忘れな草の令嬢と、次期侯爵の甘い罠
まだほんの子どもの頃のことだ。
リラン・ギュスターヴはヒースクレストに滞在したことや、その邸の娘のことを憶えているだろうか。

そして四代前からのリベイラ家とギュスターヴ家の因縁や、ヒースクレストを取り巻く現状をどう考えているものか。

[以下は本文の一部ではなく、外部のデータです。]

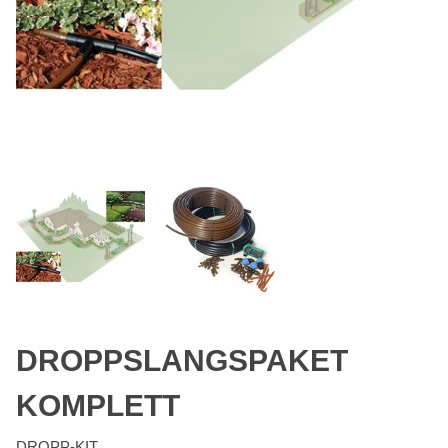
DROPPSLANGSPAKET
KOMPLETT
DROPP-KIT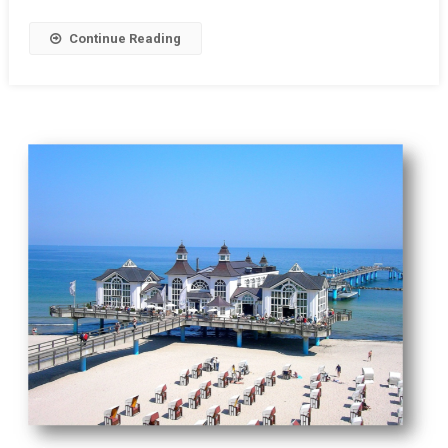
Continue Reading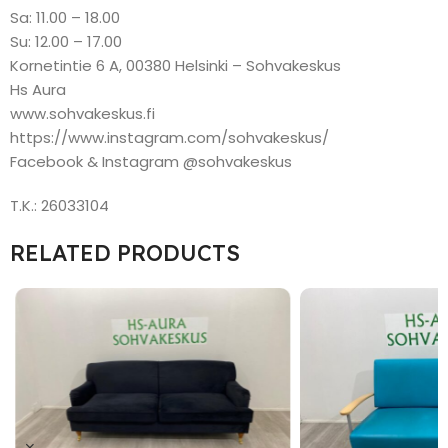
Sa: 11.00 – 18.00
Su: 12.00 – 17.00
Kornetintie 6 A, 00380 Helsinki – Sohvakeskus
Hs Aura
www.sohvakeskus.fi
https://www.instagram.com/sohvakeskus/
Facebook & Instagram @sohvakeskus
T.K.: 26033104
RELATED PRODUCTS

だだっ広い空間だが、それでもごった返すほどの人の数だった。

楽隊が広間の一隅で出番を待っている。
レコードですませず、生演奏で客をもてなすのだから、力の入りようがうかがえた。

「お集まりの紳士淑女の皆さま!」
張りのある声が広間に響いた。

フェント家当主でありマリベルの父、ゼドー・フェントの声だ。
恰幅のいい体型に似つかわしく声量も豊かだ。
一代で財を成しただけあって、よく言えば豪胆そうな、悪く言えば欲に忠実な気質が見た目にも現れている。

「本日の舞踏会は、皆さまにお楽しみいただきたく、少々趣向を凝らしました。
伝統的な舞踏会は、社交のみならず、若いご令嬢ご令息の出合い、そしてときにはプロポーズの場でもありました」
そこで、と言葉を続ける。大広間いっぱいの人を聞き入らせる声量と話力は、さすがといったところだ。

「男性には花を一輪ずつ配らせていただきます。赤い薔薇だけですと大げさにも思えますので、よりどりの花束からお好きな花をお選びください。